Durante el primer semestre de 2026 se presentaron 69 solicitudes de concurso de acreedores en Uruguay, según el relevamiento de la Liga de Defensa Comercial (Lideco). De ese total, 55 correspondieron a concursos necesarios —es decir, promovidos por los acreedores— y 14 a concursos voluntarios, iniciados por los propios deudores. Esto marca una caída de 31,7% respecto al primer semestre de 2025, que estuvo marcado por las presentaciones de las múltiples empresas vinculadas a las estafas de Conexión Ganadera, República Ganadera y Grupo Larrarte.

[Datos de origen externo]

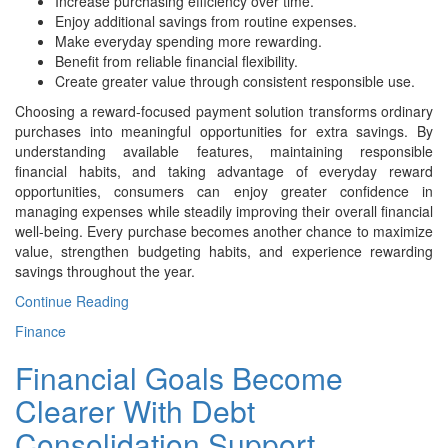
Increase purchasing efficiency over time.
Enjoy additional savings from routine expenses.
Make everyday spending more rewarding.
Benefit from reliable financial flexibility.
Create greater value through consistent responsible use.
Choosing a reward-focused payment solution transforms ordinary
purchases into meaningful opportunities for extra savings. By
understanding available features, maintaining responsible
financial habits, and taking advantage of everyday reward
opportunities, consumers can enjoy greater confidence in
managing expenses while steadily improving their overall financial
well-being. Every purchase becomes another chance to maximize
value, strengthen budgeting habits, and experience rewarding
savings throughout the year.
Continue Reading
Finance
Financial Goals Become
Clearer With Debt
Consolidation Support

El informe de Lideco recordó que 2025 había marcado el número más alto de solicitudes de concursos de acreedores en un semestre (con 101) desde la crisis de 2002, un pico que atribuye fundamentalmente a la ola de presentaciones vinculadas a empresas y personas relacionadas con las estafas de los distintos fondos ganaderos mencionados. Pero si se deja de lado ese año excepcional, las 69 solicitudes del primer semestre de 2026 superan el promedio de 53 registrado entre 2022 y 2024, confirmando que la tendencia al alza que ya se insinuaba en ese período no se revirtió.
El reporte afirma que hay una marcada diferencia entre concursos necesarios y voluntarios y según Lideco esa brecha refleja que los deudores han perdido incentivos para recurrir por sí mismos a la herramienta legal del concurso, que termina siendo activada, en la enorme mayoría de los casos, por quienes reclaman el pago de sus créditos.
En ese mismo sentido, Lideco apunta a la "escasa utilización" de los Acuerdos Privados de Reorganización (APR), un mecanismo que considera "muy valioso" para resolver situaciones de insolvencia de manera más ágil y flexible que el proceso concursal tradicional, pero que sigue sin despegar como alternativa entre las empresas uruguayas. Apenas hubo tres en los primeros semestres de los últimos cinco años.
El reporte recomendó "a las empresas estar alertas si sobre uno de sus deudores recae una solicitud de concurso, a efectos de que puedan tomar las medidas correspondientes en forma inmediata (verificación de créditos y prevención del riesgo)".
"Cada concurso de acreedores trasciende ampliamente la situación particular de una empresa: refleja también el riesgo que enfrentan decenas o cientos de proveedores, clientes, trabajadores y entidades financieras. Por ello, el seguimiento de la evolución de los procesos concursales constituye una herramienta valiosa para anticipar riesgos y fortalecer la calidad de las decisiones del crédito comercial", concluyó.